Document segment:
——————
Archive Article: 1997/09/06
Barrier method
SCIENTISTS are attempting to exploit the slugs Achilles heel – its entire foot. The thin mucal coating, which is more than 95% water, is essential for the slug to move.
It also protects the skin and layers below which are quite permeable, allowing toxins or irritants to enter the bloodstream quite easily.
Using nerves on its tentacles and around its mouth, the slug senses anything that might affect the physical properties of its mucus and goes to great lengths to avoid it.
Finding something which produces this reaction but is otherwise non-toxic in the field is the objective of IACR-Rothamsted work. Surfactants, already known to alter mucus in vitro, are one area of particular interest.
The research team has taken the most promising chemicals into the field. The idea is to use them as a physiochemical barrier to slugs. Brussels sprouts provide an ideal test ground for this method.
——————
[Stored data entries]
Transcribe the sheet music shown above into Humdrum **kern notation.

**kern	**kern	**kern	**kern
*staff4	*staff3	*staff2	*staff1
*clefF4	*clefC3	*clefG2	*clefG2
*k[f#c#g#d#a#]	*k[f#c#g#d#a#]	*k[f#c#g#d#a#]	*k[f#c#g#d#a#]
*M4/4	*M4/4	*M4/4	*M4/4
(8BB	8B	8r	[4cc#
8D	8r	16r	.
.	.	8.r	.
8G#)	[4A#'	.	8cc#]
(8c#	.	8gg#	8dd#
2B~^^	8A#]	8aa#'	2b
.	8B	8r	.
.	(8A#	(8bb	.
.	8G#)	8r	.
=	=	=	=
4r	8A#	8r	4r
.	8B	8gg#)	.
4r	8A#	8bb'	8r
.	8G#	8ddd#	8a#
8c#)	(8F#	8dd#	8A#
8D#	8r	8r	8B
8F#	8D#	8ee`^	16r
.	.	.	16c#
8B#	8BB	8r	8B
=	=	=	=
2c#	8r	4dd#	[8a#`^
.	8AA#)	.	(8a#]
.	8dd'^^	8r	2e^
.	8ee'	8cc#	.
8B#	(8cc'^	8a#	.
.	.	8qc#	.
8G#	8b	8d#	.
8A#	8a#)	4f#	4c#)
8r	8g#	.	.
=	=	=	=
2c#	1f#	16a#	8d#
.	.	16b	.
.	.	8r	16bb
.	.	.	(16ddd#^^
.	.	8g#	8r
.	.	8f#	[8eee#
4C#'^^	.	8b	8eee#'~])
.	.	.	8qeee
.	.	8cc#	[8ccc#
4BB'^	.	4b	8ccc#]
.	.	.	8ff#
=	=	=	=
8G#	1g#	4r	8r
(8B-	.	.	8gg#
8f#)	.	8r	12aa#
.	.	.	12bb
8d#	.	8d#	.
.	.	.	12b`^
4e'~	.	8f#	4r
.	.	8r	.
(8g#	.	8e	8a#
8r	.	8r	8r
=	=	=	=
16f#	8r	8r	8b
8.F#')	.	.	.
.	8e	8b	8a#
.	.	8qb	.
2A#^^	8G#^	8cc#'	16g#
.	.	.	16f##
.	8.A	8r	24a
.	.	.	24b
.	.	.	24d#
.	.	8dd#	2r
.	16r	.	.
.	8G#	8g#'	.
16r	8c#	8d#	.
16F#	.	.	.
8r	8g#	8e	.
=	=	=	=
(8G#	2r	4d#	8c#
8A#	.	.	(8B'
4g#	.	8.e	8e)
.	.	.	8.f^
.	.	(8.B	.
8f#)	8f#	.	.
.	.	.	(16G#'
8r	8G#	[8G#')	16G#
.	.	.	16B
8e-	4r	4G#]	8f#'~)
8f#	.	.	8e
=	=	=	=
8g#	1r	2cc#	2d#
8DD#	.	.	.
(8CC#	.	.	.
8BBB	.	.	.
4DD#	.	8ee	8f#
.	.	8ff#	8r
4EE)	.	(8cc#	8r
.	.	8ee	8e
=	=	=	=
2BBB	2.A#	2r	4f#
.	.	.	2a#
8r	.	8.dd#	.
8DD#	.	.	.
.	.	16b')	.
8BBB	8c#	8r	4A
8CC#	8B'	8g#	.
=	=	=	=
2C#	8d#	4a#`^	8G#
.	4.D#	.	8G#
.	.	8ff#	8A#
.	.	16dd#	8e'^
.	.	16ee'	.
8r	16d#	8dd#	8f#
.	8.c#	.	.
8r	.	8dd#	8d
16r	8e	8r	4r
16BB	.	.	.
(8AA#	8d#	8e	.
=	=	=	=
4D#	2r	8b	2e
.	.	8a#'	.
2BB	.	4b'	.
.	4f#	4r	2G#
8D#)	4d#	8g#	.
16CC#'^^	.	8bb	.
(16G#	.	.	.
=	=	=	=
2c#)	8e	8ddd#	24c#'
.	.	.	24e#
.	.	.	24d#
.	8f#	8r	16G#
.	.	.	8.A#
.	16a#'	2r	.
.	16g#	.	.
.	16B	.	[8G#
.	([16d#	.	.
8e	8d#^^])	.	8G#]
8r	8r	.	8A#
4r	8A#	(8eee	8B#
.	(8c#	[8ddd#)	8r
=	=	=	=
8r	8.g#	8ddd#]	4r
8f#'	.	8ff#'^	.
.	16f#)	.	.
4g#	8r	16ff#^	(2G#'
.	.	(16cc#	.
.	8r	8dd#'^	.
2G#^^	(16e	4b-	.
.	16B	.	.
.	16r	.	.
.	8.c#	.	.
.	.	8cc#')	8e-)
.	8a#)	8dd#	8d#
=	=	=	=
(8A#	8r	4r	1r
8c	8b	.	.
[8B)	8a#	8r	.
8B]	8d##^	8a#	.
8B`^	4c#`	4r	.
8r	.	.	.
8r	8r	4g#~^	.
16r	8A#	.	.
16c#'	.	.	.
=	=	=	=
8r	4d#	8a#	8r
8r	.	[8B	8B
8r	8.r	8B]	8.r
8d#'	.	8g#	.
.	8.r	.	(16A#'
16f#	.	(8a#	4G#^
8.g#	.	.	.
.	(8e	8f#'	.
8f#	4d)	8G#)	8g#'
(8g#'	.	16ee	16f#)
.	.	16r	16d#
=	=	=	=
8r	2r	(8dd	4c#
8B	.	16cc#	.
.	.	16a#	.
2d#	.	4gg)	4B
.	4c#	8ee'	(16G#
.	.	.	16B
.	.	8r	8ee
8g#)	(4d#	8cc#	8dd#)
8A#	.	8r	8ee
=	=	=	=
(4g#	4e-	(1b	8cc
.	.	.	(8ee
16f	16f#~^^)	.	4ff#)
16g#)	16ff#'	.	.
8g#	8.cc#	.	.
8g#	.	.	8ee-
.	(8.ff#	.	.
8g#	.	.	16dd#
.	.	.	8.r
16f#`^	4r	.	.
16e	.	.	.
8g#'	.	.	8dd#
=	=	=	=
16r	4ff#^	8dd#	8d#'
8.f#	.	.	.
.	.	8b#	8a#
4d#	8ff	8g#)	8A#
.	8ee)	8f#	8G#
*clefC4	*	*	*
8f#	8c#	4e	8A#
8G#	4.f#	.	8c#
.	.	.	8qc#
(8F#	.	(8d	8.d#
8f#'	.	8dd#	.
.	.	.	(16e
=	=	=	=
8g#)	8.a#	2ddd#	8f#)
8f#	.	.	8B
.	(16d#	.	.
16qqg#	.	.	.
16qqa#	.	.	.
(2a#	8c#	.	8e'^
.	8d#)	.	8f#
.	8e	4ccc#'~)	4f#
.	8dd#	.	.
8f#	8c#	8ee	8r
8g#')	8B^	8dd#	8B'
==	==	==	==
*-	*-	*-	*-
——————
Pick up the article on surfactant barriers against slugs after its last sentence and continue it.

Sprout growers are plagued by slugs which climb the stalks and rasp small holes in the outer leaves of the developing buttons – the damage is only superficial but just a few disfigured sprouts can mean the rejection of the whole load.
But while an electrostatically charged surfactant aimed 15cm (6in) up the sprout stalks gives good coverage in dense crops, the surfactants proved ineffective in wet conditions.
If only more persistent formulations could be found the concept of barring access from below might be made to work.